2. Case Presentation

The patient was a 4-year-old boy, born at 38 weeks and 3 days of gestation, with a birth weight of 2110 g. He was examined by a neurologist for an arachnoid cyst and intellectual disability. He had a medical history of hospitalization for Kawasaki disease at 2 years of age and underwent operations for inguinal hernia at 10 months and 3 years of age. The patient was referred by an ENT physician from another general hospital, for airway obstruction and hearing loss. An informed consent from parents was obtained.

The patient exhibited a coarse face, stiff joints, and claw hand deformity (Figure 1). The result of conditioned orientation response audiometry was 65 dB. Examination of the oropharynx revealed marked hypertrophy of the tonsils, adenoids, and tongue. A lateral neck X-ray revealed obstruction of the nasopharyngeal airway due to adenoid hypertrophy (Figure 2), and the arytenoid was swollen (Figure 3). A sleep study revealed an apnea-hypopnea index of 19.5 events/h, and obstructive sleep apnea was 98.5%. He also exhibited an ectopic Mongolian spot (Figure 4).

The patient underwent adenotonsillectomy. During the operation, intubation was difficult and was performed using a video laryngo scope. The anesthesiologist suggested the possibility of Hunter syndrome. It was difficult to insert the mouth opener and visualize the lower edge of the tonsils during the operation because of tongue hypertrophy. The patient remained intubated in the pediatric intensive care unit for two days after operation because of oropharyngeal swelling, especially the uvula. After two days, he was extubated without problem, and the orthopedics department consulted. Chest radiography revealed oar-like ribs (Figure 5) and an egg-shaped chest vertebra (Figure 6). Sharp metacarpal bones in the fingers (Figure 7) and genu valgum (Figure 8) were also revealed by radiography. Furthermore, head magnetic resonance imaging revealed an enlarged Virchow-Robin space (Figure 9). These findings were reasonably consistent with the characteristics of MPS. Uronic acid testing suggested MPS I or MPS II, and an enzyme activity test for I2S yielded a value of <0.7 nmol/mg protein/4 h.

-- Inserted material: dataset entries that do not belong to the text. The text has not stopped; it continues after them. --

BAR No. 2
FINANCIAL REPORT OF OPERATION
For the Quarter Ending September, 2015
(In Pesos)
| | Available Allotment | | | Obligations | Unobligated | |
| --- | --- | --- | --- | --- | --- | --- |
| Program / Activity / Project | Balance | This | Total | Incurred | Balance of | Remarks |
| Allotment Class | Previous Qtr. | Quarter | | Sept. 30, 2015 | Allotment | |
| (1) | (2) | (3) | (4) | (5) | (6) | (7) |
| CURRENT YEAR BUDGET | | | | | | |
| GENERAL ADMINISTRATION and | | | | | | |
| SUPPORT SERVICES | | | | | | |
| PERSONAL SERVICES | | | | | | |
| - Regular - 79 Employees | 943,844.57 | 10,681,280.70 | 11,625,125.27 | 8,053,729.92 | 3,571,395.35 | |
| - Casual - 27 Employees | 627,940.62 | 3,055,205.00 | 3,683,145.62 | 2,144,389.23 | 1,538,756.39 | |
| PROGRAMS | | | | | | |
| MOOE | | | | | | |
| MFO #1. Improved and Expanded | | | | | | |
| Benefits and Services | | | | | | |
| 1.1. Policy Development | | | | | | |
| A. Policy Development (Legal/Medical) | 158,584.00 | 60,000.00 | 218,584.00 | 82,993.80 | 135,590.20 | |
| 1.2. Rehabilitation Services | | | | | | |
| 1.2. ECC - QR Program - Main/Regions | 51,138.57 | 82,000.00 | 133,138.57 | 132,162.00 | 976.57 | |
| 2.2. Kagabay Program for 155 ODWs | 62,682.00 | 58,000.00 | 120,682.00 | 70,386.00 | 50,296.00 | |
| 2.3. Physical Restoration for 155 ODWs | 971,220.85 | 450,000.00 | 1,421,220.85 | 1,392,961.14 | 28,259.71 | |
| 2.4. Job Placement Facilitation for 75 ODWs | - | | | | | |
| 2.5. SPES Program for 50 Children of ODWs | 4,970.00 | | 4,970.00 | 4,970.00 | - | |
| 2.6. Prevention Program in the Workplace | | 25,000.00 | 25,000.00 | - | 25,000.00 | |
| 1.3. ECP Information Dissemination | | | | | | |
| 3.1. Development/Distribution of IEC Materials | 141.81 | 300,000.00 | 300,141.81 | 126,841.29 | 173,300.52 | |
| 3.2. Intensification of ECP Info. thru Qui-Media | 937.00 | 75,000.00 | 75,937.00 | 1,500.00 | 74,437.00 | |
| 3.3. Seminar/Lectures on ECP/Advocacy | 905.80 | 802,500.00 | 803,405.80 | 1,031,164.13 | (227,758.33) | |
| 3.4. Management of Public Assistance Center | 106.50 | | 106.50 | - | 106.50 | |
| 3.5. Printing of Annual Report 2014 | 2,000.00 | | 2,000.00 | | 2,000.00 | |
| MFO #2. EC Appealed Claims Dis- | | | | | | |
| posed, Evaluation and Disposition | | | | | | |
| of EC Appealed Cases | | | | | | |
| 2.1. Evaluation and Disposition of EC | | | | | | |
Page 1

He was diagnosed with Hunter syndrome (MPS II).

Enzyme replacement therapy (ERT) was initiated, which led to improved joint stiffness.

3. Discussion

Treatments for MPS include bone marrow transplantation, umbilical cord blood transplantation, ERT, and symptomatic treatment. ERT is not highly effective for the bone and the brain [4]; moreover, once symptoms progress, they are not improved with any therapy [5]. Therefore, early diagnosis and early initiation of treatment is crucial [6]. Important symptoms for early diagnosis are hernia and otitis media [6, 7]. However, these symptoms are common childhood complaints; consequently, it is difficult to definitively associate these symptoms with MPS disorder [3].

We experienced difficult intubation in a case with a medical history of inguinal hernia operation; the patient exhibited an ectopic Mongolian spot, coarse face, stiff joints, and claw hand deformity, some of which are clearly characteristic symptoms of MPS. Cohn et al. reported that these symptoms are a mnemonic screening tool for the diagnosis of Hunter syndrome and, according to that report, our case suggested a likelihood of Hunter syndrome >95% [7]. If otorhinolaryngologists can verify ectopic Mongolian spot(s) and hernia, including hernia operation history, when the refractory otitis media is treated, it may be possible to diagnose MPS earlier, given that many patients with MPS II exhibit some otorhinolaryngological symptoms from younger age [810].

Otorhinolaryngologists and pediatricians can suspect MPS, and it is important that both cooperate to diagnose and treat MPS as early as possible.

4. Conclusions

Hunter syndrome is a lysosomal disease. We report a case of Hunter syndrome diagnosed by an otorhinolaryngologist. To our knowledge, this is the first reported diagnosis by an otorhinolaryngologist despite the fact otorhinolaryngological symptoms manifest at a young age in this disease. This case report illustrates the significant role of otorhinolaryngologists and the importance of cooperation with pediatricians for early diagnosis and treatment of MPS.

Conflicts of Interest

The authors declare that there are no conflicts of interest regarding the publication of this article.